__Instructions to follow__. Give back the records unchanged, starting at their first line and stopping after the line that contains "family: Melanthiaceae".

__Data to process__.
-- Begin --
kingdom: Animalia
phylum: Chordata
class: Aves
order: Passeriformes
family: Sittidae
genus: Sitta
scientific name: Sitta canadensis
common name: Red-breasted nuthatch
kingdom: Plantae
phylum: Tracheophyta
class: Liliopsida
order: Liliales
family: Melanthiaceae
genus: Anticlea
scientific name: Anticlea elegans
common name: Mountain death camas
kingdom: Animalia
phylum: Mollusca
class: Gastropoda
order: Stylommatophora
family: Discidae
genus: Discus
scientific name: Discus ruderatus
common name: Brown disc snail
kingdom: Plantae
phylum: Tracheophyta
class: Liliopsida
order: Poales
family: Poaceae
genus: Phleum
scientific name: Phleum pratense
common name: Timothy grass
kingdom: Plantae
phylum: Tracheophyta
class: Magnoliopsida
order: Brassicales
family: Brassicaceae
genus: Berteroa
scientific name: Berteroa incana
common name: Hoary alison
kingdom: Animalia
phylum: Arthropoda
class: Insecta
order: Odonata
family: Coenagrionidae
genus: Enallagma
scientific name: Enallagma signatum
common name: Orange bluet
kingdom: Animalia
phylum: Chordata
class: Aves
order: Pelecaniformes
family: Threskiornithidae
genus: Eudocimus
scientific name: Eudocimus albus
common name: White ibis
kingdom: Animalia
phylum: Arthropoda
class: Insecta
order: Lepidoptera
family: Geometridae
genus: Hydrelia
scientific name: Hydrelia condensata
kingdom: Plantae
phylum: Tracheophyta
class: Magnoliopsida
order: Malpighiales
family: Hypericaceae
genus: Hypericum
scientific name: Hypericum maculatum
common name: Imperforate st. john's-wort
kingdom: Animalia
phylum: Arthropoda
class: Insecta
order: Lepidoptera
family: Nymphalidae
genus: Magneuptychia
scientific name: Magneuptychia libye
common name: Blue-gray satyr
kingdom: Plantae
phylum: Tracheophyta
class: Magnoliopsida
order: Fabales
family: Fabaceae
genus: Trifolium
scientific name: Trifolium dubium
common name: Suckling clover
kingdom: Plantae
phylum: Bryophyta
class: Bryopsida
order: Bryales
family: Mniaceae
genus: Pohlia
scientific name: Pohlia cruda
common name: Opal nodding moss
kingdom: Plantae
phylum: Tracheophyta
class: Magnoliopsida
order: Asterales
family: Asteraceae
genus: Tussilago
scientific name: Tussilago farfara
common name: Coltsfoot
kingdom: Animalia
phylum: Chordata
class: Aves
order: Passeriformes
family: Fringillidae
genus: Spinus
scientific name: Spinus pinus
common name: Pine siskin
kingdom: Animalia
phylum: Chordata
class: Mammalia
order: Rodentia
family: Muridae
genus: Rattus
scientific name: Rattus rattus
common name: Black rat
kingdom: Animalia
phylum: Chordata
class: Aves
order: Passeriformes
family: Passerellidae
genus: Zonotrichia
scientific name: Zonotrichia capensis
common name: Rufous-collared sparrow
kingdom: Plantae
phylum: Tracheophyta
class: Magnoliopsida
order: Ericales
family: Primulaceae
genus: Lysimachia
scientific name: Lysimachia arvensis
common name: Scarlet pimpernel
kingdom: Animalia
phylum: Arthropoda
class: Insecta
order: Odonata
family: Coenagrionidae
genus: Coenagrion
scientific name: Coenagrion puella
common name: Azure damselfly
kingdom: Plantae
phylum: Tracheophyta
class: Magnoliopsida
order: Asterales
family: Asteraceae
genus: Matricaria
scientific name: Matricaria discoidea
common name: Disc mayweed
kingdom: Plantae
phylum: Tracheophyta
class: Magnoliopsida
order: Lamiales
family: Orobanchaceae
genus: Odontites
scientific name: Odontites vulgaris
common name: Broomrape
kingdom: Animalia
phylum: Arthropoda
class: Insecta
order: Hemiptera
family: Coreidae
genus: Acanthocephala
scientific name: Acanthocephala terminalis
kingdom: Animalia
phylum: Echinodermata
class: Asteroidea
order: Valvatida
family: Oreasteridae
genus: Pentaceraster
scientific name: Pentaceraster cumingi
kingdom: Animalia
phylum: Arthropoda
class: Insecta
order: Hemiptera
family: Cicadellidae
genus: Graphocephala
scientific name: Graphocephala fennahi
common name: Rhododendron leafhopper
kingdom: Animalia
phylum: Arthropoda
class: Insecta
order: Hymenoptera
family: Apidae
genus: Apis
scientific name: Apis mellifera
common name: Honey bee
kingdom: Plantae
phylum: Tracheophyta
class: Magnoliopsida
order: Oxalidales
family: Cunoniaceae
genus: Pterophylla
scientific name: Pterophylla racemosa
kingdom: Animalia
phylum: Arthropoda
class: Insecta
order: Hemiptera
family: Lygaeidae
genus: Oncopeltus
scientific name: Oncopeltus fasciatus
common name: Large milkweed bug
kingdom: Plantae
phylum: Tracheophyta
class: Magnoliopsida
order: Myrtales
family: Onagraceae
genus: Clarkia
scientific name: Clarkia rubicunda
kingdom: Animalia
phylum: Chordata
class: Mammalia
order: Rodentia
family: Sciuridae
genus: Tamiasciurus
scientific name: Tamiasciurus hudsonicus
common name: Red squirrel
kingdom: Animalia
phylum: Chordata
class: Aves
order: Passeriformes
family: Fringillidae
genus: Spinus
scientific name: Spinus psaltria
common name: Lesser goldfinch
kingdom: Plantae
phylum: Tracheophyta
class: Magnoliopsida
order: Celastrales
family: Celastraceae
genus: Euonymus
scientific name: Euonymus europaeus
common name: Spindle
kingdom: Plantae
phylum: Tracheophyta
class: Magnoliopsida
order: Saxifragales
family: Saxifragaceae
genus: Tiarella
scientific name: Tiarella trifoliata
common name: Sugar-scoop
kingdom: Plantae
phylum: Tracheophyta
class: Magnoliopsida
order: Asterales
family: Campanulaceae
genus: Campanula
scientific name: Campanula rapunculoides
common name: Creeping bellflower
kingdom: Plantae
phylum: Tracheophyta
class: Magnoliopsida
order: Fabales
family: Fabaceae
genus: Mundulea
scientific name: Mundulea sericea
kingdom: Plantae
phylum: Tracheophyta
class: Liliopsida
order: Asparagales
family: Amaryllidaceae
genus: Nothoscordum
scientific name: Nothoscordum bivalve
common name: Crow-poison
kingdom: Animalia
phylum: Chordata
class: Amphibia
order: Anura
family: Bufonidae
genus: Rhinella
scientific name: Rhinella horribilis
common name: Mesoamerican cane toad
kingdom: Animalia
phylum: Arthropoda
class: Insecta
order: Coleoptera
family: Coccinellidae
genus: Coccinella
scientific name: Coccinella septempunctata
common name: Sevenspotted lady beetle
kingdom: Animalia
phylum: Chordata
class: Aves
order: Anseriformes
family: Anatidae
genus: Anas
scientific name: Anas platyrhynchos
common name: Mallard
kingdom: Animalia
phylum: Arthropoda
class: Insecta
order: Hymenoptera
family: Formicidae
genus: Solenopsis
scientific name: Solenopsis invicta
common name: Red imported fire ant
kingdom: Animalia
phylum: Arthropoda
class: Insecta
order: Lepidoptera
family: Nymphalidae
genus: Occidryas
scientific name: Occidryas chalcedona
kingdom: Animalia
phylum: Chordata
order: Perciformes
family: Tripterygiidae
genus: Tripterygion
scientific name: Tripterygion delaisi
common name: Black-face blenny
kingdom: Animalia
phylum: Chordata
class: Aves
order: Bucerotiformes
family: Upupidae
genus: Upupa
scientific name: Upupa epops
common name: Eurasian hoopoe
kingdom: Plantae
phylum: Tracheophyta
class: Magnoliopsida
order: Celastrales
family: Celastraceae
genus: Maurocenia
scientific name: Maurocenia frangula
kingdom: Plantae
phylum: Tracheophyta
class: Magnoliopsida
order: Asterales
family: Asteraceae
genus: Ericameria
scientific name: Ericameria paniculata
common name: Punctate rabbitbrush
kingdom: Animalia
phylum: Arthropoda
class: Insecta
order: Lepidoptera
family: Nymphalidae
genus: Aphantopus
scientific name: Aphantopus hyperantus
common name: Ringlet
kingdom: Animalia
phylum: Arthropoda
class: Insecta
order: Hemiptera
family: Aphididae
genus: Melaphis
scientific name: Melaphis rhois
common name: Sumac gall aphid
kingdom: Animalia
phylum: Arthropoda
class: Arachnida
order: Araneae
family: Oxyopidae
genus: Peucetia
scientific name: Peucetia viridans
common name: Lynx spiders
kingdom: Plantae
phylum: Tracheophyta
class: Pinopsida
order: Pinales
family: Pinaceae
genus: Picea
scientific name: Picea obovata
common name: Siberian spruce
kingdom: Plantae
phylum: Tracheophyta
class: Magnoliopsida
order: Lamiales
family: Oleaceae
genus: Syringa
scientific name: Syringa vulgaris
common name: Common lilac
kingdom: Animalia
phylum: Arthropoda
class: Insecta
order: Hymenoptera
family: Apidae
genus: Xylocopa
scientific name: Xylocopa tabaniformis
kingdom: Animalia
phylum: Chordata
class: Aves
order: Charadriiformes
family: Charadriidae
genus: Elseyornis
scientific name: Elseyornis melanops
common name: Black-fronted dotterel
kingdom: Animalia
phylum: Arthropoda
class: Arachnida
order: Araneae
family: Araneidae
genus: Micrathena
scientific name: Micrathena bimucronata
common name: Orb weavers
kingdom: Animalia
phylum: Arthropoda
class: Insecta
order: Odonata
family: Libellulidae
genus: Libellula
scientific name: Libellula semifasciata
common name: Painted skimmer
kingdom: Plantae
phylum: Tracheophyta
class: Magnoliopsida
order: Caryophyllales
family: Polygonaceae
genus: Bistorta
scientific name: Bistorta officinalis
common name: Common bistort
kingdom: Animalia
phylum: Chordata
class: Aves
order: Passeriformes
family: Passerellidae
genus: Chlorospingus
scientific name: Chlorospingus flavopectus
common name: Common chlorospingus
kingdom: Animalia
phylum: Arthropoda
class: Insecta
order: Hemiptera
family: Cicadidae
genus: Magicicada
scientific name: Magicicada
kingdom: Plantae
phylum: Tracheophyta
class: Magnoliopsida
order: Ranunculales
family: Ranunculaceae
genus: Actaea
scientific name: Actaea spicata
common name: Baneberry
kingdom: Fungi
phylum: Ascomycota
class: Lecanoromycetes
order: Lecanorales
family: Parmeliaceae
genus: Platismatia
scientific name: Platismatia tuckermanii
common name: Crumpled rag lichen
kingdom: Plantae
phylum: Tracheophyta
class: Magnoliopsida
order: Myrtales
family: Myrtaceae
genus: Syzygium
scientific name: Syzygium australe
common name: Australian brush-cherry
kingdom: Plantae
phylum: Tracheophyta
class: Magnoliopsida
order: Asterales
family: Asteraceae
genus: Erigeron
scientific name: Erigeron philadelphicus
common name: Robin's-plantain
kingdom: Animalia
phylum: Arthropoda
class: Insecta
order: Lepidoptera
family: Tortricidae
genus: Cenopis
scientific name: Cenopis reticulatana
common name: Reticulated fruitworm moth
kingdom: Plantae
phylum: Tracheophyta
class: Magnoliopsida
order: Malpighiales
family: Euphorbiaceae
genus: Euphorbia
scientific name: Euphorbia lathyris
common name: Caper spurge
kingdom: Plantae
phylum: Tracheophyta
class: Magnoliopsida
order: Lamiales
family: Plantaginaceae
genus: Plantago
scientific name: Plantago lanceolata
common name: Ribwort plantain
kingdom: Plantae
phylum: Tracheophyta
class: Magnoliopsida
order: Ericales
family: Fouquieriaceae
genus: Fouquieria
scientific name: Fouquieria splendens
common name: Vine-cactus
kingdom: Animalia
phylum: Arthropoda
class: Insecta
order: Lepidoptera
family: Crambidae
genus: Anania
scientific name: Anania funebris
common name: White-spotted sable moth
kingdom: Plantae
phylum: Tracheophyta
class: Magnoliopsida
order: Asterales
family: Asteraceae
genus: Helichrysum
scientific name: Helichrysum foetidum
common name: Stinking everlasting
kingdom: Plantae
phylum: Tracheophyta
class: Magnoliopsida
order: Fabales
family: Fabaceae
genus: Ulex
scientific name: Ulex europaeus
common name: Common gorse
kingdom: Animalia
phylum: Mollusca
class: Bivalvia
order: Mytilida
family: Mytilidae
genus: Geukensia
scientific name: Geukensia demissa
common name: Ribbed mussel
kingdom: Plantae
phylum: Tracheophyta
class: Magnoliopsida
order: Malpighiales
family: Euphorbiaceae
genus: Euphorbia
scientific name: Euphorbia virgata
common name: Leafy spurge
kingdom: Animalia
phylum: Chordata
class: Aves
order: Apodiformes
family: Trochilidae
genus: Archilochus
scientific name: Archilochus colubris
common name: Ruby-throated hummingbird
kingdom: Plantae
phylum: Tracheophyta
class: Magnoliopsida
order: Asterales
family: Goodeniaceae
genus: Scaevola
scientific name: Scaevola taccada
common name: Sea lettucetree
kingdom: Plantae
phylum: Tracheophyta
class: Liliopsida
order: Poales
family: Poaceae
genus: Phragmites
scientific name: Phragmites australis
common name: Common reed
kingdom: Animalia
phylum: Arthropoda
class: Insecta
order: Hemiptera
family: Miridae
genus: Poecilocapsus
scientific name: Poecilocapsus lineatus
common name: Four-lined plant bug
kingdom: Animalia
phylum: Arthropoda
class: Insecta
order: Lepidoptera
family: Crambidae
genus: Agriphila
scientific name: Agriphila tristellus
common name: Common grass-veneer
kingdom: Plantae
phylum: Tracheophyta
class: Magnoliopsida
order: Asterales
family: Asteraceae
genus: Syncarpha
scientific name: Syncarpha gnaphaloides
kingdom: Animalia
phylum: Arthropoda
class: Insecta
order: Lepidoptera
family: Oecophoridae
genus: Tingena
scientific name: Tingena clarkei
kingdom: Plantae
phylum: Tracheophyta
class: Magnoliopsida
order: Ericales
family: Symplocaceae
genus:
-- End --
__Exercise solution__.
kingdom: Animalia
phylum: Chordata
class: Aves
order: Passeriformes
family: Sittidae
genus: Sitta
scientific name: Sitta canadensis
common name: Red-breasted nuthatch
kingdom: Plantae
phylum: Tracheophyta
class: Liliopsida
order: Liliales
family: Melanthiaceae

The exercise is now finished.